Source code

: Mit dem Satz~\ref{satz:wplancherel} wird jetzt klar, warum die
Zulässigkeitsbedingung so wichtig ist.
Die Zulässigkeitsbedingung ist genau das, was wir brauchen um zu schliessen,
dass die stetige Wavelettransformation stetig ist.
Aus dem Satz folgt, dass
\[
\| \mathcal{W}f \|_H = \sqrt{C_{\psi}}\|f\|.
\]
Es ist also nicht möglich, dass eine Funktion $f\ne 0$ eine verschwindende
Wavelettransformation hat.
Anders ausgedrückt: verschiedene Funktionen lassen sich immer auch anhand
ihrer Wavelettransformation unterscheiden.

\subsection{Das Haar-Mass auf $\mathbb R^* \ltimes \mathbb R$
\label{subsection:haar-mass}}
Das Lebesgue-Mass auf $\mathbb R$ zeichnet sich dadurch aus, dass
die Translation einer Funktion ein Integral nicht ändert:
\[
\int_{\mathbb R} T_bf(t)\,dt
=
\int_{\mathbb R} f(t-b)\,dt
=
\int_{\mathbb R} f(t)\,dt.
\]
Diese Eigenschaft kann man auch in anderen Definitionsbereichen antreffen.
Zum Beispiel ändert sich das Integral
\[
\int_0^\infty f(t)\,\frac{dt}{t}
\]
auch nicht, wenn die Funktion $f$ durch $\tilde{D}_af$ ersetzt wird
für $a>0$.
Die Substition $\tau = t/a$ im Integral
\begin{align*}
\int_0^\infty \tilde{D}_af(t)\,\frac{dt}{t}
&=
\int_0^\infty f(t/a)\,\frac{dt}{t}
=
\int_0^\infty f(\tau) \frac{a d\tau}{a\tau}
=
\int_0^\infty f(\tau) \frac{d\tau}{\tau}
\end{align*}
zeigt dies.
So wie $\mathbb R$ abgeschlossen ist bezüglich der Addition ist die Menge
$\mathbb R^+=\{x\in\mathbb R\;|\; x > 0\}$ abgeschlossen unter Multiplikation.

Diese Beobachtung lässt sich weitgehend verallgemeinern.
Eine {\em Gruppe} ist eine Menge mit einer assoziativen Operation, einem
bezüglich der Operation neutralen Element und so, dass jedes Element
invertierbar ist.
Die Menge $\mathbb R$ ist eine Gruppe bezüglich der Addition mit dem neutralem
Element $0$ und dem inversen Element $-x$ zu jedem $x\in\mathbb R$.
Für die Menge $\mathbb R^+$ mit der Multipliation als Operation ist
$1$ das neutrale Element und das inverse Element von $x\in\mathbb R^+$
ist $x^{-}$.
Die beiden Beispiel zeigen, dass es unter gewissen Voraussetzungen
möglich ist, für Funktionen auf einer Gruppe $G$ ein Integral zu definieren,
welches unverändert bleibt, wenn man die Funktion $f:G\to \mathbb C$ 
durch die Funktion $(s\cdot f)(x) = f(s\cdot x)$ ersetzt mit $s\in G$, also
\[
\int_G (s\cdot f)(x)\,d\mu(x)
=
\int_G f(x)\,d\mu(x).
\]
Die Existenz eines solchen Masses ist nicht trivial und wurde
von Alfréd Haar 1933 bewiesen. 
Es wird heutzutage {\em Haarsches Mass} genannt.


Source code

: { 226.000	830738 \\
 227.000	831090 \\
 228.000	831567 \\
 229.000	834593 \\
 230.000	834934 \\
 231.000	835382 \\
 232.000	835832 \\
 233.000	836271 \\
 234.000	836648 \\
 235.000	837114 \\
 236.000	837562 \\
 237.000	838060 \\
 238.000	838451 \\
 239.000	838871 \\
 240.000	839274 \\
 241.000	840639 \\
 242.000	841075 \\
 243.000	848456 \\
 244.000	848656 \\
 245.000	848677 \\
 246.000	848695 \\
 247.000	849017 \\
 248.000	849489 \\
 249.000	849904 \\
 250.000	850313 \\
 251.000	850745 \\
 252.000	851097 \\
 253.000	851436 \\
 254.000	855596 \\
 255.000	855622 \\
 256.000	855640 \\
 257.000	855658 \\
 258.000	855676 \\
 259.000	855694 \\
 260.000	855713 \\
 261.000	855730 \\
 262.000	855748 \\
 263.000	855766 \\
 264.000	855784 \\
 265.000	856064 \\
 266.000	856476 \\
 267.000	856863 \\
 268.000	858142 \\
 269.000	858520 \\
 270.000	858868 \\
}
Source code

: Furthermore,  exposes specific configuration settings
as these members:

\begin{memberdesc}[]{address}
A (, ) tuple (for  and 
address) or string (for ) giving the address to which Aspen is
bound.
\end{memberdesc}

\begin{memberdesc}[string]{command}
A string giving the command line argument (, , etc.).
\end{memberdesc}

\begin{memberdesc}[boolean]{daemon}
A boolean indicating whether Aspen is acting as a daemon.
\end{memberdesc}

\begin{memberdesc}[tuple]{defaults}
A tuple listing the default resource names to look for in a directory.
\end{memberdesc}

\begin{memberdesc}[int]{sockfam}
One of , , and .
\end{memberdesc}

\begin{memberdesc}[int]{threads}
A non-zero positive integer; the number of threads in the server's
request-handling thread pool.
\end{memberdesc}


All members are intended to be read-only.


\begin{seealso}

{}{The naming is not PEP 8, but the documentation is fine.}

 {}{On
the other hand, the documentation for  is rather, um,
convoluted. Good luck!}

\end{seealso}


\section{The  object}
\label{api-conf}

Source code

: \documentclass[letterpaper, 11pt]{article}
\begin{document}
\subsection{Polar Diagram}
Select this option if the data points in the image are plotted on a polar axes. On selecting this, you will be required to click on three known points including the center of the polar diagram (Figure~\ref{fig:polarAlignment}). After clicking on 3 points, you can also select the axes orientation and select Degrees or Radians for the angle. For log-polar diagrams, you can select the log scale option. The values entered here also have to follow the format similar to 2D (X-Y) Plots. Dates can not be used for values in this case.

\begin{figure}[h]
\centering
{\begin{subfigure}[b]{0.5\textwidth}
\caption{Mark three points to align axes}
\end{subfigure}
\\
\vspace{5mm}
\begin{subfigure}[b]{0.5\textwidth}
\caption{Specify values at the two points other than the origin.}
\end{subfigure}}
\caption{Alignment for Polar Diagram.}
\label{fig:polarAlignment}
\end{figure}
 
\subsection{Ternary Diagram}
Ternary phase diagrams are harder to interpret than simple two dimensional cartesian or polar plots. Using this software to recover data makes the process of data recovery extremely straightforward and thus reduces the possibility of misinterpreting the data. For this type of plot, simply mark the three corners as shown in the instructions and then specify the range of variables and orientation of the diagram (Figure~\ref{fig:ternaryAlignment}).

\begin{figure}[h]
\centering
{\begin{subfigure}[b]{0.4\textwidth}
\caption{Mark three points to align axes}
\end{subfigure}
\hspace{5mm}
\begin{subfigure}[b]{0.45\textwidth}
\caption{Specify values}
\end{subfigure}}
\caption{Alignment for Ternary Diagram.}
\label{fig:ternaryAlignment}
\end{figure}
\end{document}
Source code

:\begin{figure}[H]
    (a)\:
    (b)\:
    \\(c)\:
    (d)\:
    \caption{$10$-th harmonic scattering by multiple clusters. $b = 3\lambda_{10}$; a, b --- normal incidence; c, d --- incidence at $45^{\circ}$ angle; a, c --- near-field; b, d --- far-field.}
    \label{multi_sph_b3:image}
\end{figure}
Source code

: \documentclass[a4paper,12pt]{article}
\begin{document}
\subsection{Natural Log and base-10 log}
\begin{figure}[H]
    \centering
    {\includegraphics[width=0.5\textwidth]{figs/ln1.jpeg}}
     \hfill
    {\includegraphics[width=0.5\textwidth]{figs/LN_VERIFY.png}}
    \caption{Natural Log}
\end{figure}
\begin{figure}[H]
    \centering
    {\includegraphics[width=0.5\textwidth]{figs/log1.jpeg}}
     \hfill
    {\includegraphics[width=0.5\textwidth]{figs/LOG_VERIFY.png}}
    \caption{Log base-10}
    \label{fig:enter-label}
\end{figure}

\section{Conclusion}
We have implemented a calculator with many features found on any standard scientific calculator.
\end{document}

...

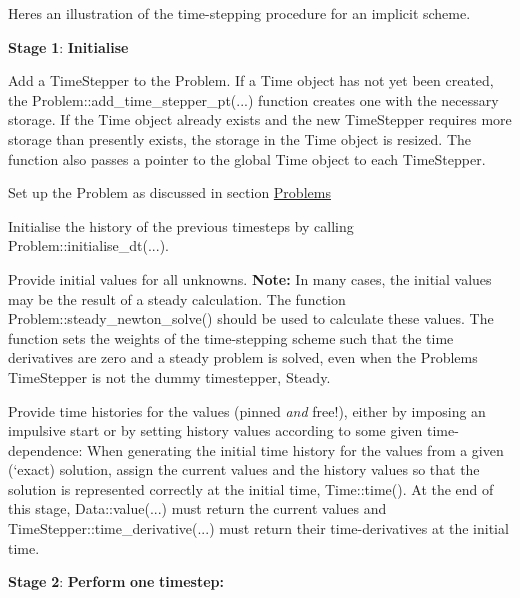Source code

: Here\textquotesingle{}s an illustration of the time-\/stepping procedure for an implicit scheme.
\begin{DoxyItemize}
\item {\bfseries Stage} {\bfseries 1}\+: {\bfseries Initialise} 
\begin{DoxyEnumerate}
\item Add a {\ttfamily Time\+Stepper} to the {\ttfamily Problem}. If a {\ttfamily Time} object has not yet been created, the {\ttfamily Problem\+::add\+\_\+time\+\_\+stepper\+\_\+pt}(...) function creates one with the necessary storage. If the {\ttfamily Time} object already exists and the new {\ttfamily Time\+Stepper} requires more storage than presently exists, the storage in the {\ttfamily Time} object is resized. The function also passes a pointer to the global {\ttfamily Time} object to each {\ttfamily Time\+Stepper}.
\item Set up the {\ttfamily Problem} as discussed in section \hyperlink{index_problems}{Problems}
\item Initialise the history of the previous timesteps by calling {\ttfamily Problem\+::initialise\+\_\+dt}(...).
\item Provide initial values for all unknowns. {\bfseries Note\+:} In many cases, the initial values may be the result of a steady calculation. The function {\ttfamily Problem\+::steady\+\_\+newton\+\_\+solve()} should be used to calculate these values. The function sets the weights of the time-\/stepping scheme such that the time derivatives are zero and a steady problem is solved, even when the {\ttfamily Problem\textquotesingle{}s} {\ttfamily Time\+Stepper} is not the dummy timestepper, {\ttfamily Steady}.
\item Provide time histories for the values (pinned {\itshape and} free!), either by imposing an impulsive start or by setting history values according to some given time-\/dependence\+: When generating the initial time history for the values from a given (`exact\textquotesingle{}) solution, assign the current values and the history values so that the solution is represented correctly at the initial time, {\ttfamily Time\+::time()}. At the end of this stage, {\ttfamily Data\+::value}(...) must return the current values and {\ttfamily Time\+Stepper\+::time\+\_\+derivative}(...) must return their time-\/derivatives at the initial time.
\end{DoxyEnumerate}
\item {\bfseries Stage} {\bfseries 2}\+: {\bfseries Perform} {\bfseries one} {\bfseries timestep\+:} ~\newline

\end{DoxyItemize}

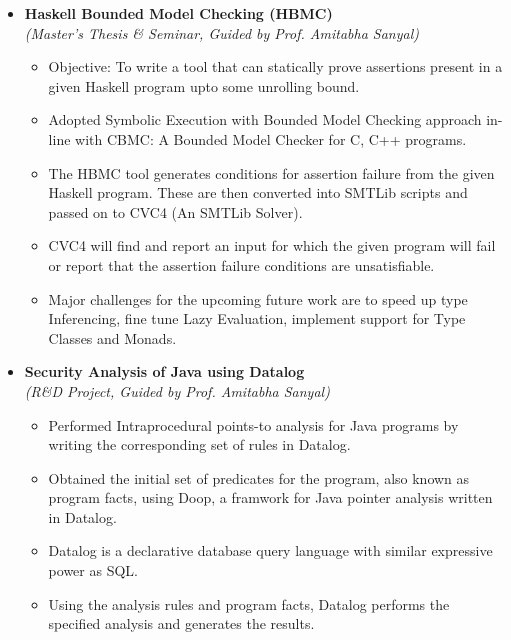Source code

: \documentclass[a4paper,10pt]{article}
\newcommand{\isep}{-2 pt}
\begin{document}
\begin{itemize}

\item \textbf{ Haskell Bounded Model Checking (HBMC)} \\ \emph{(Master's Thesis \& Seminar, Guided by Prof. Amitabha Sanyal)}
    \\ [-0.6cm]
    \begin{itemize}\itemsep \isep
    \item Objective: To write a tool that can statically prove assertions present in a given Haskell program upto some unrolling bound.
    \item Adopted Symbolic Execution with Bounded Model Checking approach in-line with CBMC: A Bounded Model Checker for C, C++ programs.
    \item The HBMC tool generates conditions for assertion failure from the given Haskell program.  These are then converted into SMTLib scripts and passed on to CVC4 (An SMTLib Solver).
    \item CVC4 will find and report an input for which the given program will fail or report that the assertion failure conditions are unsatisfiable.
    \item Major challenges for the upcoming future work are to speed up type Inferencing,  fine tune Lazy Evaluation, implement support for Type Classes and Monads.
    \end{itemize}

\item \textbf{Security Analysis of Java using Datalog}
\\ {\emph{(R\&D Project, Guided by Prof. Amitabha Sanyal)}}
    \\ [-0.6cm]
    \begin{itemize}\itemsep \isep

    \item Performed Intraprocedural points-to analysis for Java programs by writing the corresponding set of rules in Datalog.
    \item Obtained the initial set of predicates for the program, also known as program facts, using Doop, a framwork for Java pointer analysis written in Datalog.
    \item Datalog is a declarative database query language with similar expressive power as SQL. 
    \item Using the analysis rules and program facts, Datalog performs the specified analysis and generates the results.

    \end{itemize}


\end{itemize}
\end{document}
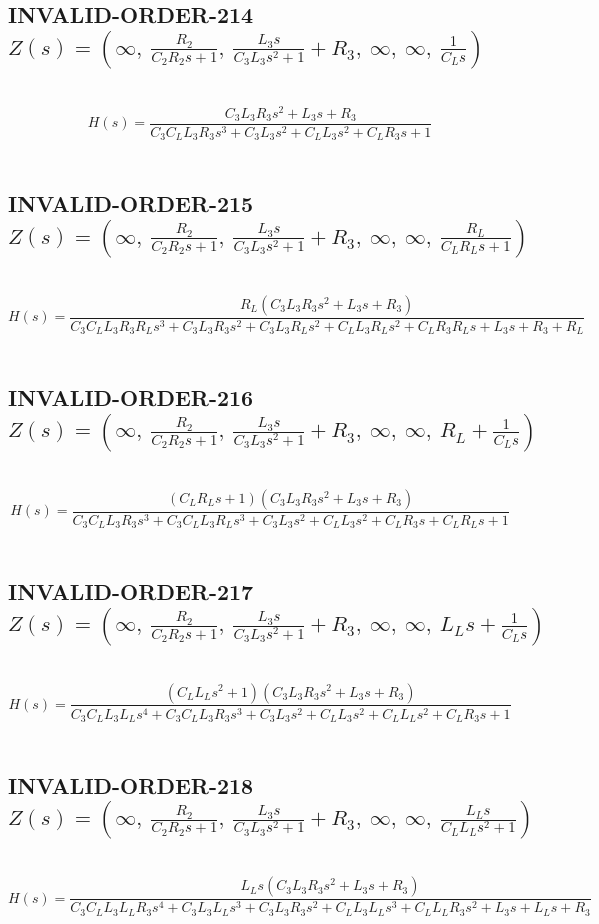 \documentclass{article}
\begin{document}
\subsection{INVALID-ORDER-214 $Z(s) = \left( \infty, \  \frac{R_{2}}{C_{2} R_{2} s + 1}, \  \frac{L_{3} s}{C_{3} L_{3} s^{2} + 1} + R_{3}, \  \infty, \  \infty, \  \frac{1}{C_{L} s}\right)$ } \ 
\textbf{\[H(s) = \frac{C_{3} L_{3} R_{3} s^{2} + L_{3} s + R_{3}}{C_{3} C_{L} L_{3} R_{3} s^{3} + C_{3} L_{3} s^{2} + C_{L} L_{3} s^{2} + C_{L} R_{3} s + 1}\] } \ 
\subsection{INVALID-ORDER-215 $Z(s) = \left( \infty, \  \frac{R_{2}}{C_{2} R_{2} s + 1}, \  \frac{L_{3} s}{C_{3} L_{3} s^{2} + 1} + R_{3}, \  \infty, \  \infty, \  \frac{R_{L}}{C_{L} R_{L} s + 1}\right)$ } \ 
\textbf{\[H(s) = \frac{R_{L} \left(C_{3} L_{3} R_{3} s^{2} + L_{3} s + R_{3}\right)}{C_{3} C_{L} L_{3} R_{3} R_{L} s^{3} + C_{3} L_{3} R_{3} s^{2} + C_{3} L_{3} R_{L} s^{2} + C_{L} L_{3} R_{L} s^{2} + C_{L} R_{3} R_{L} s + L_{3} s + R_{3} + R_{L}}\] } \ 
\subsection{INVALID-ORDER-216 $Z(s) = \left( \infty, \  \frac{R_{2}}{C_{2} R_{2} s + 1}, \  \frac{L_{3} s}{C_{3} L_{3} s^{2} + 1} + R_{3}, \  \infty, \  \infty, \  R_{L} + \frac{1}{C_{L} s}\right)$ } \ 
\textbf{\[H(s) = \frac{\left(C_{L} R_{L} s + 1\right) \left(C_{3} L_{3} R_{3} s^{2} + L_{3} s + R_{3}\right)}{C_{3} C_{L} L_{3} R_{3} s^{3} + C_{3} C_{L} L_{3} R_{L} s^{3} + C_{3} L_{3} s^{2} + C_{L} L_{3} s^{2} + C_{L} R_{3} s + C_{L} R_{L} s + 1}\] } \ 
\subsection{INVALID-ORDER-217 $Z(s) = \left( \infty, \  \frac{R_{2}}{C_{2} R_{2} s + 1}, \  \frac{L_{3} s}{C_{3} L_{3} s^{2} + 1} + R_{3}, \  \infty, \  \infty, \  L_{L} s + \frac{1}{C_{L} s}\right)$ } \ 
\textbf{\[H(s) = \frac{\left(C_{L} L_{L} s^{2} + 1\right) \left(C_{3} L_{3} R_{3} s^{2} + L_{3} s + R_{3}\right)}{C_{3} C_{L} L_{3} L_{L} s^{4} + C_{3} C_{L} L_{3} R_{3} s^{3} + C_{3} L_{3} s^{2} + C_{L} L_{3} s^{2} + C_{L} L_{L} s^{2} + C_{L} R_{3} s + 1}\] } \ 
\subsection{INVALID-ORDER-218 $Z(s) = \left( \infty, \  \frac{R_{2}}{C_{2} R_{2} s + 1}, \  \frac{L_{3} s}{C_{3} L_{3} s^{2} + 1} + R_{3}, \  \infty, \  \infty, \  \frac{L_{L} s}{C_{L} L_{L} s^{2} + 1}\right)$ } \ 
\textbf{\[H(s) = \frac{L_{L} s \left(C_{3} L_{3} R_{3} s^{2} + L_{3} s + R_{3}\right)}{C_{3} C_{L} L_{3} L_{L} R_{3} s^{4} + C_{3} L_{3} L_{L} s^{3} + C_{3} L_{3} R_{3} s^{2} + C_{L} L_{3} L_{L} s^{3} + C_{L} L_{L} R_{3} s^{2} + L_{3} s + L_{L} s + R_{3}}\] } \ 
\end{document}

==

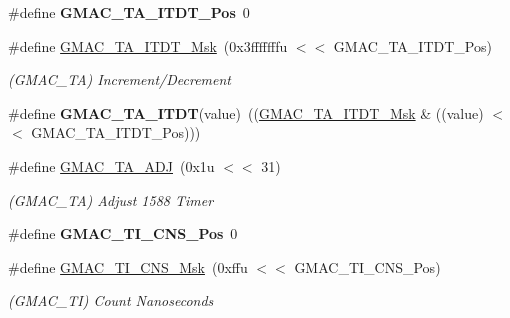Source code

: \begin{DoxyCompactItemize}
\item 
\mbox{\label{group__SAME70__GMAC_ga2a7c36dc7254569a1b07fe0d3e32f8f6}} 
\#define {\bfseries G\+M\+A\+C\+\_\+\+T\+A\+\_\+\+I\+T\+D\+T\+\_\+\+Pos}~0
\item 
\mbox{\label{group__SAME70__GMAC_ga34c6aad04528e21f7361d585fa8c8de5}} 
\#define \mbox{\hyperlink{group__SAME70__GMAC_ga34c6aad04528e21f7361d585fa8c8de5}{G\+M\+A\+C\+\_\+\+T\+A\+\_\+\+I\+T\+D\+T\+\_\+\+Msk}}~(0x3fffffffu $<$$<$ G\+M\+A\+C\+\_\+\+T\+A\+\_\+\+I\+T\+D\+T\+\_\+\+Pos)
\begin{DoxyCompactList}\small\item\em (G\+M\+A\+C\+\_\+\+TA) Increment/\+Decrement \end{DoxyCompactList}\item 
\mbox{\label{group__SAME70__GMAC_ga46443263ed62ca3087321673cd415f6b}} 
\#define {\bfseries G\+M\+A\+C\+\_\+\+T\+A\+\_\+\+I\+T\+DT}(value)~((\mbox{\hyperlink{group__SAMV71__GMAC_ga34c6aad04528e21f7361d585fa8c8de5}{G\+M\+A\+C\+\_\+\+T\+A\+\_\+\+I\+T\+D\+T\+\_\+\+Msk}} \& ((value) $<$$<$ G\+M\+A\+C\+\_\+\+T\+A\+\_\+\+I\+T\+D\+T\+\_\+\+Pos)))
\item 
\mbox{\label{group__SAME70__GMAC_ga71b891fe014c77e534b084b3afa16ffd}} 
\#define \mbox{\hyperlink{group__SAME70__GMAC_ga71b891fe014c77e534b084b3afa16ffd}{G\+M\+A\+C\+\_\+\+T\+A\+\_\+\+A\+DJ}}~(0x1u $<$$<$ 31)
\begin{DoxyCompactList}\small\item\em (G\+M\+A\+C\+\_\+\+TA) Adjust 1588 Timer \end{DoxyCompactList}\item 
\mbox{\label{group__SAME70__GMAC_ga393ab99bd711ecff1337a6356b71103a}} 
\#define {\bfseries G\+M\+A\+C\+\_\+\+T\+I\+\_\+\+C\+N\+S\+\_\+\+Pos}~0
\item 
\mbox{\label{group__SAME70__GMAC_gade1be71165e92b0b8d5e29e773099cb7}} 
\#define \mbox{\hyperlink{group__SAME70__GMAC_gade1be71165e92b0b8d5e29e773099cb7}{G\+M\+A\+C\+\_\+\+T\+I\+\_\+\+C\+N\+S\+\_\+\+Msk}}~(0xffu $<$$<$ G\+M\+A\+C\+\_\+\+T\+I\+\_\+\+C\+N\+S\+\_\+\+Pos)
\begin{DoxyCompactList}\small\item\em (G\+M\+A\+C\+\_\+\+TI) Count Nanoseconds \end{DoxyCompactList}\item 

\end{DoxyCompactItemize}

> **EXERCISE DESCRIPTION**
Copy each line of the records that has "Checking" in it.

> **OUTPUT OF THE EXERCISE**
\item \textbf{ Haskell Bounded Model Checking (HBMC)} \\ \emph{(Master's Thesis \& Seminar, Guided by Prof. Amitabha Sanyal)}
    \item Adopted Symbolic Execution with Bounded Model Checking approach in-line with CBMC: A Bounded Model Checker for C, C++ programs.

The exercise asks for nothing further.